Officials of all insurance agent trade groups that have worked on the bill lauded a provision of the Senate Finance bill which says specifically that insurance agents would be allowed to sell insurance to individuals and businesses purchasing health insurance through the exchanges proposed in the legislation.

But they voiced misgivings with other provisions of the bill and said they would work to improve it through the rest of the process.

Thomas Currey, president of the National Association of Insurance and Financial Advisors, said, “Reforming the American health care system is no easy task. We are pleased that, at each step of the way, agent priorities have been included in the proposals.

“Paramount for NAIFA, of course, is recognition of the critical role agents play in servicing consumers,” he said.

So far, recognition of that role has been included in every version of reform,” he said.
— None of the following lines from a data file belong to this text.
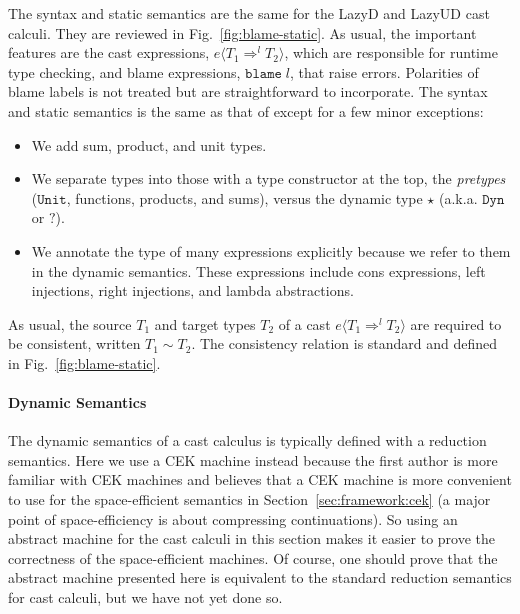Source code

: \documentclass[acmsmall,review]{acmart}\settopmatter{printfolios=true,printccs=false,printacmref=false}
\newcommand{\figref}[1]{Fig.~\ref{#1}}
\newcommand{\lazyUD}{Lazy\;UD}
\newcommand{\lazyD}{Lazy\;D}
\newcommand{\POOunit}[0]{\mathtt{Unit}}
\newcommand{\eOOcast}[4]{#1 \langle \cOOcast{#2}{#3}{#4} \rangle}
\newcommand{\eOOblame}[1]{\mathtt{blame} \; #1}
\newcommand{\cOOcast}[3]{#1 \Rightarrow^{#2} #3}
\begin{document}
The syntax and static semantics are the same for the \lazyD{} and
\lazyUD{} cast calculi. They are reviewed in \figref{fig:blame-static}.
As usual, the important features are the cast expressions,
$\eOOcast{e}{T_1}{l}{T_2}$, which are responsible for runtime type
checking, and blame expressions, $\eOOblame{l}$, that raise errors. Polarities 
of blame labels is not treated but are straightforward to incorporate. 
The syntax and static semantics is the same as that of
\citet{siek2009exploring} except for a few minor exceptions:
\begin{itemize}
\item We add sum, product, and unit types.
\item We separate types into those with a type constructor at the top,
  the \emph{pretypes} ($\POOunit$, functions, products, and sums),
  versus the dynamic type $\star$ (a.k.a. $\mathtt{Dyn}$ or
  $\mathbb{?}$).
\item We annotate the type of many expressions explicitly because we 
refer to them in the dynamic semantics. These expressions include cons 
expressions, left injections, right injections, and lambda abstractions.
\end{itemize}
As usual, the source $T_1$ and target types $T_2$ of a cast
$\eOOcast{e}{T_1}{l}{T_2}$ are required to be consistent, written $T_1
\sim T_2$. The consistency relation is standard and defined in
\figref{fig:blame-static}.

\paragraph{Dynamic Semantics}

The dynamic semantics of a cast calculus is typically defined with a
reduction semantics. Here we use a CEK machine
\citep{felleisen1986control} instead because the first author is more
familiar with CEK machines and believes that a CEK machine is more
convenient to use for the space-efficient semantics in
Section~\ref{sec:framework:cek} (a major point of space-efficiency is about 
compressing continuations). So using an abstract machine for the cast calculi in
this section makes it easier to prove the correctness of the space-efficient
machines. Of course, one should prove that the abstract machine
presented here is equivalent to the standard reduction semantics for
cast calculi, but we have not yet done so.
\end{document}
However, as the Senate Finance Committee reports out its plan, “NAIFA still has a number of concerns that need to be addressed before final passage.”

Peter Stein, vice president of Congressional Affairs for the National Association of Health Underwriters, said, “For comprehensive health reform to succeed, it must ensure that premiums are affordable for all consumers and that people are able to keep the private coverage they like.”

But a number of significant changes were made to the Finance Committee bill during markup that would run completely counter to these goals of reform, Stein said.

He specifically cited the weakening of the individual mandate, tens of billions of dollars in new insurer fees and taxes, tight limits on age rating and high minimum benefit levels will make private health insurance unaffordable for many Americans.

“By some estimates these provisions combined could double premiums for the youngest third of our population coming into a reforms insurance marketplace,” he added.

Another key issue is House action. There is strong support in the House for a public option, although such a provision is unlikely to pass Senate muster.

As Loss noted, “We are also awaiting the Congressional Budget Office’s cost analysis for the three versions of the public option,” requested by Speaker Nancy Pelosi, D-Calif.

Once that analysis is in, Loss said, “Pelosi and other key members of the House will incorporate one of the public options into the emerging House bill.”

But, “rather than send their bill to the chamber floor, however, the House leadership is likely to let the Senate move first so as to provide political cover,” Loss said.

Regarding specific concerns, NAIFA’s Currey worried about provisions that offered no teeth for mandates requiring everyone to purchase insurance.

According to Currey, “Weak mandates could devastate affordable insurance. If people can carry insurance only when they’re sick or injured, the price of insurance will skyrocket for everyone. This is a very difficult problem that Congress must resolve.”

Finding acceptable new tax revenue to pay for health reform will continue to be a difficult problem lawmakers must solve, Currey noted.

He said there is growing opposition in the House to the Senate’s proposed “luxury tax” on health insurance.

And, he said, opposition to the surcharge on high-income Americans contained in the House bill is also strengthening.

He also noted that the Congressional Budget Office found that medical malpractice reform, including caps on damages, could achieve some $41 billion in health care savings.

“If access to affordable coverage is the goal of reform, then medical malpractice reform should be addressed,” he said.

The Senate Finance Committee’s plan includes a cap on annual contributions to flexible spending arrangements (FSAs). According to Currey, NAIFA supports an effort to index (or eliminate) the cap on annual contributions to FSAs.